Set tasks:
1. List every name of a TV show, TV network, publication, or person that appears in the zombie commentary below, giving each one once.
2. Copy a passage from the zombie commentary word for word. Begin at the words "But not everyone" and stop after "new world order.".
start Source text
The Walking Dead, AMC’s runaw—er, shambling hit, drew a record 16.1 million viewers for its fourth season premiere a couple of weeks ago. Its ratings didn’t dip much for the second episode, and I’m sure our updated review of the show—which posted yesterday—will be, as always, one of our best-read television reviews of the season. Even Plugged Inreaders like to know what’s up with those gory zombies, it seems.

But not everyone loves AMC’s walkers. About a week ago, Dr. Manny Alvarez published a piece on how our culture’s fascination with zombies really is an apocalypse.

Hate me all you want, or call me paranoid and misinformed, but there is one common theme that is pervasive in American pop culture today: violence. Even more specifically, zombie violence. The idea of a zombie-infested world inspires fantasies of monsters possessed by an uncontrollable rage to kill, and viewers get a thrill imagining what it would be like to participate in this new world order.
end Source text
start Record list
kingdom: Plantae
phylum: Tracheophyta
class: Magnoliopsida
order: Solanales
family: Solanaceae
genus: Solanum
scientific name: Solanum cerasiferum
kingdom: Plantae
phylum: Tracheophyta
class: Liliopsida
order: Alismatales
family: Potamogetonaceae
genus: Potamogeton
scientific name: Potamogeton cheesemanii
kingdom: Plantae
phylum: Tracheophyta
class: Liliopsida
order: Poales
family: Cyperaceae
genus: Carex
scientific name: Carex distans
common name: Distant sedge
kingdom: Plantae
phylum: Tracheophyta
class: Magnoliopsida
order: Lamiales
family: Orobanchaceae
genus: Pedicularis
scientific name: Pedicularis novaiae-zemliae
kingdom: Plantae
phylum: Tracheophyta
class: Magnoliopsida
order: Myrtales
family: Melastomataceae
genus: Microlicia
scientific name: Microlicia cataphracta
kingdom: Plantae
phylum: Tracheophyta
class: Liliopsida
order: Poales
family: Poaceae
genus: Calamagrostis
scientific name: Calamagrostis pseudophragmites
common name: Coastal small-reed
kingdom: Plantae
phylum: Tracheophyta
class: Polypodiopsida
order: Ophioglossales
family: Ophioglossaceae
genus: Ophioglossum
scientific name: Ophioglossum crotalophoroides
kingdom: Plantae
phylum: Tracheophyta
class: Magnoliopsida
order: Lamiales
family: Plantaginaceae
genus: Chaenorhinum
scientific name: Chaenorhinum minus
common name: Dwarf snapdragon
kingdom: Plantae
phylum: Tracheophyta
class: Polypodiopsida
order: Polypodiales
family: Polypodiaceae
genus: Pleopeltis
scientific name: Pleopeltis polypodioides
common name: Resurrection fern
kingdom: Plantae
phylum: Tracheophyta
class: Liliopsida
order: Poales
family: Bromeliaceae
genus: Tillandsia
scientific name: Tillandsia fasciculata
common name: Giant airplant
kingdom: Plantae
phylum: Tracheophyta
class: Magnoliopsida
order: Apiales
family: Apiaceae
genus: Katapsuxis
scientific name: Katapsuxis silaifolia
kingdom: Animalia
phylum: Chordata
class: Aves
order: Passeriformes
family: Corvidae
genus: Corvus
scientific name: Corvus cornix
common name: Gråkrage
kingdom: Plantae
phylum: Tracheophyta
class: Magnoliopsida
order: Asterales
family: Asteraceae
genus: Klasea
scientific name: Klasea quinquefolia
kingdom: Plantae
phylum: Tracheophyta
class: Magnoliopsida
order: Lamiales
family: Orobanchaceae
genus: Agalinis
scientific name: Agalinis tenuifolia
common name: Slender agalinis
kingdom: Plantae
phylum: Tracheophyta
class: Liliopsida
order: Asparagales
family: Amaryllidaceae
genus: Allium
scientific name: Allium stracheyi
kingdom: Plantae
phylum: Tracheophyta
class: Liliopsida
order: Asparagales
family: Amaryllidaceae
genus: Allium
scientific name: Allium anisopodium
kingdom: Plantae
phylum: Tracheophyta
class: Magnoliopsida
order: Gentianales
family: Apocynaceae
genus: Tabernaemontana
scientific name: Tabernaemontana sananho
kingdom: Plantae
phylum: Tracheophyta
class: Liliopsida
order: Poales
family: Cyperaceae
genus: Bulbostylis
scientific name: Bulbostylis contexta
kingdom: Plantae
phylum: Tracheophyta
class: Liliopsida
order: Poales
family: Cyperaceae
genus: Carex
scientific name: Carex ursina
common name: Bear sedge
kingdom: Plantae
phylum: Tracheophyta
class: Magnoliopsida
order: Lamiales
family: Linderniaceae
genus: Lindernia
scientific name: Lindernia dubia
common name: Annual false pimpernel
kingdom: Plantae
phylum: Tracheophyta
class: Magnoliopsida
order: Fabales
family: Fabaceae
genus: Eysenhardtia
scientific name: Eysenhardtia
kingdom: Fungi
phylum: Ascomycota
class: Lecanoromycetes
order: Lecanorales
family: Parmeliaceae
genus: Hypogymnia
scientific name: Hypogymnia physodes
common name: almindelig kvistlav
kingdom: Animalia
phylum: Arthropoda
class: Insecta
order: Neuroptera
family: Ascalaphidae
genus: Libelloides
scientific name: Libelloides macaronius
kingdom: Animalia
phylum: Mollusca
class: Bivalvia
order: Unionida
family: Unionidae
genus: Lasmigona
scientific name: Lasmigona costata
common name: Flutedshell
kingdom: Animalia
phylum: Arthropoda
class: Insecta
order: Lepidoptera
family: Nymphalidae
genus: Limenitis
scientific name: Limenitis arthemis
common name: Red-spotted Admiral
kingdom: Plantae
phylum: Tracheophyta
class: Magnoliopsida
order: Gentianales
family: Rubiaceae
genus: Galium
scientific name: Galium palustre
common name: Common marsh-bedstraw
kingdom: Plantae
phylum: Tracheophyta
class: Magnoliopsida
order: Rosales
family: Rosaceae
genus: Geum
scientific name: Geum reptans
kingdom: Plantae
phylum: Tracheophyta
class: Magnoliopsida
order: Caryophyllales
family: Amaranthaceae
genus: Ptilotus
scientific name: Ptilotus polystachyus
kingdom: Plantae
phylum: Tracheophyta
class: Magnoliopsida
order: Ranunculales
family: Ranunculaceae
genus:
end Record list
Solutions to the tasks:
1.
The Walking Dead
AMC
Plugged In
Dr. Manny Alvarez

2.
But not everyone loves AMC’s walkers. About a week ago, Dr. Manny Alvarez published a piece on how our culture’s fascination with zombies really is an apocalypse.

Hate me all you want, or call me paranoid and misinformed, but there is one common theme that is pervasive in American pop culture today: violence. Even more specifically, zombie violence. The idea of a zombie-infested world inspires fantasies of monsters possessed by an uncontrollable rage to kill, and viewers get a thrill imagining what it would be like to participate in this new world order.